> **Data for this task**:
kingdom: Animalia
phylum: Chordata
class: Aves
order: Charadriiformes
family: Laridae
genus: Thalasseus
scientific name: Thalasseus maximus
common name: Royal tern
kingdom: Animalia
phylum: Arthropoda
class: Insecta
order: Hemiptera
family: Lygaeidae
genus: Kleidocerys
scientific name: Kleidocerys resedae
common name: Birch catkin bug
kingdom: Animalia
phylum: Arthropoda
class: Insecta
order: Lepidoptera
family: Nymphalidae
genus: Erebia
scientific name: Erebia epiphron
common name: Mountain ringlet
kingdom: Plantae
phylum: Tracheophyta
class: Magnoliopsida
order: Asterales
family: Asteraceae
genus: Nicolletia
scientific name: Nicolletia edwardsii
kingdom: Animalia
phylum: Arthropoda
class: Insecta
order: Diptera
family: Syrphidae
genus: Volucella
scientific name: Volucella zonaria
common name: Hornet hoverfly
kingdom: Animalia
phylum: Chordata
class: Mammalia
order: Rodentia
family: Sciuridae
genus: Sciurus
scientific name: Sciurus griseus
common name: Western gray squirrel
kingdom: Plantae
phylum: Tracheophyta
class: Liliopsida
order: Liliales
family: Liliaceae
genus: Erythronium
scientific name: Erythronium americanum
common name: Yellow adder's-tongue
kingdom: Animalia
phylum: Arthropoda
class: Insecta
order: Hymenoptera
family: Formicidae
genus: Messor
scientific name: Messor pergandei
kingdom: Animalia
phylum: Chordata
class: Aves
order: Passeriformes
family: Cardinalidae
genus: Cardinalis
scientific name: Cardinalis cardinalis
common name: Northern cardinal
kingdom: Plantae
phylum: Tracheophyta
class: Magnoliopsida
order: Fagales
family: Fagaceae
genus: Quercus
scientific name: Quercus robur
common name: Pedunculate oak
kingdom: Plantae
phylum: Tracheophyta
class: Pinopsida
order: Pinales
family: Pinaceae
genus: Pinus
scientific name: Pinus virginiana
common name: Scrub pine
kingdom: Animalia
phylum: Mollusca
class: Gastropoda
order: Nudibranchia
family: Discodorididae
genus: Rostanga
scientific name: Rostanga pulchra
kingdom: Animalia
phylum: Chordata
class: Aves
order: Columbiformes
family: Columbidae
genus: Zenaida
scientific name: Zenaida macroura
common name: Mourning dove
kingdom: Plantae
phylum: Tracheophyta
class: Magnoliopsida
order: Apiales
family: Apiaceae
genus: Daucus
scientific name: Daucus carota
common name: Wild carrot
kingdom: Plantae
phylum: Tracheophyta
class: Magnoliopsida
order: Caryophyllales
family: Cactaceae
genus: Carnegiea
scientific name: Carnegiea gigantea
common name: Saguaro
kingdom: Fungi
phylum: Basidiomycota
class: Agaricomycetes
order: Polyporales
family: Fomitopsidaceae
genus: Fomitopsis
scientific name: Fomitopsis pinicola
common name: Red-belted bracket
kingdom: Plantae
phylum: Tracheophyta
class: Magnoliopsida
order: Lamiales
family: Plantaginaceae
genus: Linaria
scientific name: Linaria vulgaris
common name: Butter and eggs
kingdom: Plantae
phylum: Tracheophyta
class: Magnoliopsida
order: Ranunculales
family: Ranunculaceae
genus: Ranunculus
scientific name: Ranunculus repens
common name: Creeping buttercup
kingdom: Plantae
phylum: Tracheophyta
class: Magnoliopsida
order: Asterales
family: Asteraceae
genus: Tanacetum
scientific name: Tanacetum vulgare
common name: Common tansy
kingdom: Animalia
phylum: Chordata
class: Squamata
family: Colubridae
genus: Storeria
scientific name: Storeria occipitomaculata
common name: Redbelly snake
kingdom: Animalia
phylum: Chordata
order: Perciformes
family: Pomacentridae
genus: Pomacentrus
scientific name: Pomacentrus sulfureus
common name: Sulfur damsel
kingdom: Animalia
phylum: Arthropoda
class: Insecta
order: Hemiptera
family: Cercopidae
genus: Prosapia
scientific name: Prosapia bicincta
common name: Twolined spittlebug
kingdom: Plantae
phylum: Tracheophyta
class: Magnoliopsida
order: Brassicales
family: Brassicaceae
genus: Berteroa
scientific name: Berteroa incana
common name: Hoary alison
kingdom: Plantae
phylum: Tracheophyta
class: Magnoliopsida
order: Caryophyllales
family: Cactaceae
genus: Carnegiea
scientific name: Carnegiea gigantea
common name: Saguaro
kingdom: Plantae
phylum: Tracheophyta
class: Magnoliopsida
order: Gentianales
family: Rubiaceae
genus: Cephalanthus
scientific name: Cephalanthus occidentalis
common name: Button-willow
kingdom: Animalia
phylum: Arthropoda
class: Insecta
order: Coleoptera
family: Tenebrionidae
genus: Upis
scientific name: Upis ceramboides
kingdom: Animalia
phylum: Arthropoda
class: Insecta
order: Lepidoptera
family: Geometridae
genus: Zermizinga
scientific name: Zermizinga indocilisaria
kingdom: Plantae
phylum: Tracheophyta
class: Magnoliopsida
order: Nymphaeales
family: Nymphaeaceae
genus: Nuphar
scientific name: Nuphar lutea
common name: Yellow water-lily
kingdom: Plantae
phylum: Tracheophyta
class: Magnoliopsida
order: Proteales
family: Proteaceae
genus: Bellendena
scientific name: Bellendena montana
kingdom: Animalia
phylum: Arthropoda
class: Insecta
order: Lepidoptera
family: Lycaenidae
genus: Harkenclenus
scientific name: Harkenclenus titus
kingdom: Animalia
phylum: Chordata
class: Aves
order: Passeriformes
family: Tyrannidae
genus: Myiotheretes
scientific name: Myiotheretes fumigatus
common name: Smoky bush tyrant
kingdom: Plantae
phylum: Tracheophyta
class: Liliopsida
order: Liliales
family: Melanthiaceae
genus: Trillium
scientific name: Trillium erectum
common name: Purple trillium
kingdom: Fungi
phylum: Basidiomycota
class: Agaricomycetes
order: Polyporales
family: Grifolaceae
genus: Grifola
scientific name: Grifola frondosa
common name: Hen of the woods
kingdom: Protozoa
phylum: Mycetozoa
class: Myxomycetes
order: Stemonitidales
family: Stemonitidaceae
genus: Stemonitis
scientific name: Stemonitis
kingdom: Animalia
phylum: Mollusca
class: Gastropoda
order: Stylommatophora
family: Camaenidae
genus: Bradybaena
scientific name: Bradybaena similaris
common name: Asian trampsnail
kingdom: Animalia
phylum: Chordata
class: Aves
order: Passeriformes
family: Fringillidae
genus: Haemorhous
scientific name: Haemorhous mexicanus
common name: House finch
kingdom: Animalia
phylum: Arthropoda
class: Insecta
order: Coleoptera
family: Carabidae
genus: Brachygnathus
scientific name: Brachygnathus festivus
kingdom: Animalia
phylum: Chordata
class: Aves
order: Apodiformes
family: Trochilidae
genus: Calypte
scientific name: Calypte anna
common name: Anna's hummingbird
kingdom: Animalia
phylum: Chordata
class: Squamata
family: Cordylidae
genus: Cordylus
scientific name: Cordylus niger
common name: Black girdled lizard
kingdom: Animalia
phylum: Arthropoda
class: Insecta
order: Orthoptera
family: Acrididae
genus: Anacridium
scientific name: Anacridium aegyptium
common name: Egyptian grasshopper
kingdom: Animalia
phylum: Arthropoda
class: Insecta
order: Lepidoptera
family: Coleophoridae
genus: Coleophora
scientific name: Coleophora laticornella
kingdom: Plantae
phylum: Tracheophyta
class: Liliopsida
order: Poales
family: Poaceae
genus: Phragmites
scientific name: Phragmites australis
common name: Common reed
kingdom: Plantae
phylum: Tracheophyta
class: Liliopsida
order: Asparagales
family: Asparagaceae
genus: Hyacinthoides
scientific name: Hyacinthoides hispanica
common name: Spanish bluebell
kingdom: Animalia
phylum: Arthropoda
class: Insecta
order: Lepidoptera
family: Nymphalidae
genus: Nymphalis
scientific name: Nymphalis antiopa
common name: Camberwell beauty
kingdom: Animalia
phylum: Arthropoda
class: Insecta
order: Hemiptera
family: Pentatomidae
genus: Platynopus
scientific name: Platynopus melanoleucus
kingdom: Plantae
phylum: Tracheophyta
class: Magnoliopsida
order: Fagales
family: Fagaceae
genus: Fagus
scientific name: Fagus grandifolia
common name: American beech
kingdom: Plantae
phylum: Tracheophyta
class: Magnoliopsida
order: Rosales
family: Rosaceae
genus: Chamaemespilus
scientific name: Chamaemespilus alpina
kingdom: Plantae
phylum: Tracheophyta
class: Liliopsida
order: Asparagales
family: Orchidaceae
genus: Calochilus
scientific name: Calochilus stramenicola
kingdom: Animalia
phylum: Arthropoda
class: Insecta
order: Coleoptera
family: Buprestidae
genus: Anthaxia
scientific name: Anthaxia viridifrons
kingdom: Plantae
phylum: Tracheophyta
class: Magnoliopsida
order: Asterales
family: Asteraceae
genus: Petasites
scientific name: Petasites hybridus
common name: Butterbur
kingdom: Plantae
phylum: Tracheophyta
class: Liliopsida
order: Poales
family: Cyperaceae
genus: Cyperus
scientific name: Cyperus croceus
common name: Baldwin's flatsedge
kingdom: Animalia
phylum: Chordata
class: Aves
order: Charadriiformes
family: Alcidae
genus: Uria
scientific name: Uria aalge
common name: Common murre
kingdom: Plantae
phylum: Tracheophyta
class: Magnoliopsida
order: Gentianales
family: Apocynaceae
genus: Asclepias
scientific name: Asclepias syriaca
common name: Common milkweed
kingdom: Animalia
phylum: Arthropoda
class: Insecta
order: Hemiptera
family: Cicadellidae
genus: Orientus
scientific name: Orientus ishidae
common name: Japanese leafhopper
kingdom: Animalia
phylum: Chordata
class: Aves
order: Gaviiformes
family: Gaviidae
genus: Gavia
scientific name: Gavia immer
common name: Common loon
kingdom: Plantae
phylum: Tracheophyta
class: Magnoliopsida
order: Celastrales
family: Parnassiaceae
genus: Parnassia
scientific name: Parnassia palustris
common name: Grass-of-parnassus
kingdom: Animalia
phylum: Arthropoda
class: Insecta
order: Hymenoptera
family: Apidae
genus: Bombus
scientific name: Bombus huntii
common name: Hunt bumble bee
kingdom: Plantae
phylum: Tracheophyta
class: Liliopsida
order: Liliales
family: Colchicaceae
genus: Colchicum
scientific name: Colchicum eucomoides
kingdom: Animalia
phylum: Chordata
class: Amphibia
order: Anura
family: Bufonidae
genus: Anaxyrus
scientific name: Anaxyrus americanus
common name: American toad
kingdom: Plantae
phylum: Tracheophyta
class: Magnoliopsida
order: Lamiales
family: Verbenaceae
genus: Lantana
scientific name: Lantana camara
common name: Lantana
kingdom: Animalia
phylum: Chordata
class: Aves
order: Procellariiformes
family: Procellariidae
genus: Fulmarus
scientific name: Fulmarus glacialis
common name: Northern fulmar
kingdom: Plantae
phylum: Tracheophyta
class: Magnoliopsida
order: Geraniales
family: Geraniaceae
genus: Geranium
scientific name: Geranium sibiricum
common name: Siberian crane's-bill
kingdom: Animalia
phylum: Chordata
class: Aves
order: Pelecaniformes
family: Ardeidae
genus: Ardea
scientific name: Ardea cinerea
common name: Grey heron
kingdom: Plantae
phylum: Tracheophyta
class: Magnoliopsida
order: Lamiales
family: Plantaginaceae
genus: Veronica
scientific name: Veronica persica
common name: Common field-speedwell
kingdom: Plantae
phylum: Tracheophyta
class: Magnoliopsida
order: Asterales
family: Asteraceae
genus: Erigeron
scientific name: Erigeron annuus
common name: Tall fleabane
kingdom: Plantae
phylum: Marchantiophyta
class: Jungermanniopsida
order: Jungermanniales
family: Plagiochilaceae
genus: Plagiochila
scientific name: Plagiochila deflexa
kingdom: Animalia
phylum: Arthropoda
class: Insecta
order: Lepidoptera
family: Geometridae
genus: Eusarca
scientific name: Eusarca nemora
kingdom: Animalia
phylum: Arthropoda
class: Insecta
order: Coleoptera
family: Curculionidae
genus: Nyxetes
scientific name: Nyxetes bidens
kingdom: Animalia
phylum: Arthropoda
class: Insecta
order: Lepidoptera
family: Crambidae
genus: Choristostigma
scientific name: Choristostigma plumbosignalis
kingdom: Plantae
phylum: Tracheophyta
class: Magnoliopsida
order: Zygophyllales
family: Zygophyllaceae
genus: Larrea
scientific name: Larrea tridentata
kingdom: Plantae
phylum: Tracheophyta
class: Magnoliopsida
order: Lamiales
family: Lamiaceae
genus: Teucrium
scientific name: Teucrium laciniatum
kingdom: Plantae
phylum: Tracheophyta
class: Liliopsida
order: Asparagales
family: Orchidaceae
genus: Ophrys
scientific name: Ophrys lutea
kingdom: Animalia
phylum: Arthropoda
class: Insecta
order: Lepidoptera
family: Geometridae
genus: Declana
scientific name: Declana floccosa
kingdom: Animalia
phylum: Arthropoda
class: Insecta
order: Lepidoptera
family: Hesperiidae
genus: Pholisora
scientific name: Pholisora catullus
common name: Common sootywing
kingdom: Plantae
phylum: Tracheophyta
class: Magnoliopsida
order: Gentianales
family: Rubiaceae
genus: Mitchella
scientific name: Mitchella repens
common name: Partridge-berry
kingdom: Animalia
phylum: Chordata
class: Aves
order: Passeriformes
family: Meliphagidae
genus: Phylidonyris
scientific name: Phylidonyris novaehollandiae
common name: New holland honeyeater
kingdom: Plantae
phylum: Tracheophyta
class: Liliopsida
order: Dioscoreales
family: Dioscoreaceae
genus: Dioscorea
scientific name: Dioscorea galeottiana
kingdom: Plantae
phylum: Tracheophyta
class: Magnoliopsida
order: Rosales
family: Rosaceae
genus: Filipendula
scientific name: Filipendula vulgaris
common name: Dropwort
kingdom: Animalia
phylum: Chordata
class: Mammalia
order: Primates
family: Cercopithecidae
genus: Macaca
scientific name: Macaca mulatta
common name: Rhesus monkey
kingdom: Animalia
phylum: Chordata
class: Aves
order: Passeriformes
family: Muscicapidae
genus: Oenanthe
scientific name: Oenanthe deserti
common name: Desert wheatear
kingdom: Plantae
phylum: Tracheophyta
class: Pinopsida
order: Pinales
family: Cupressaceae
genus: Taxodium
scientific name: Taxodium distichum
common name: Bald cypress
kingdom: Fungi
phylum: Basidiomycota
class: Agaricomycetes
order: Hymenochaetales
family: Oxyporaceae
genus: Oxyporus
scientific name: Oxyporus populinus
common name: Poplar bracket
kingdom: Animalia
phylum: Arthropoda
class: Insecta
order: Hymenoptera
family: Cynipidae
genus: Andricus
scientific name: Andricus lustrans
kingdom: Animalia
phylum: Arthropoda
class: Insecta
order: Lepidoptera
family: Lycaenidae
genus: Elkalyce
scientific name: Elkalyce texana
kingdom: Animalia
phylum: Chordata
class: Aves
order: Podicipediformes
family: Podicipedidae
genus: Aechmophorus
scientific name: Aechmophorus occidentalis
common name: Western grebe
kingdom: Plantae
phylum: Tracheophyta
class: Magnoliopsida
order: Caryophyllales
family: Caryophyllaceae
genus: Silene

> **Task description**:
Repeat, word for word, the lines of the entries from the line containing "family: Plagiochilaceae" up to and including the line containing "family: Curculionidae".

> **Finished exercise**:
family: Plagiochilaceae
genus: Plagiochila
scientific name: Plagiochila deflexa
kingdom: Animalia
phylum: Arthropoda
class: Insecta
order: Lepidoptera
family: Geometridae
genus: Eusarca
scientific name: Eusarca nemora
kingdom: Animalia
phylum: Arthropoda
class: Insecta
order: Coleoptera
family: Curculionidae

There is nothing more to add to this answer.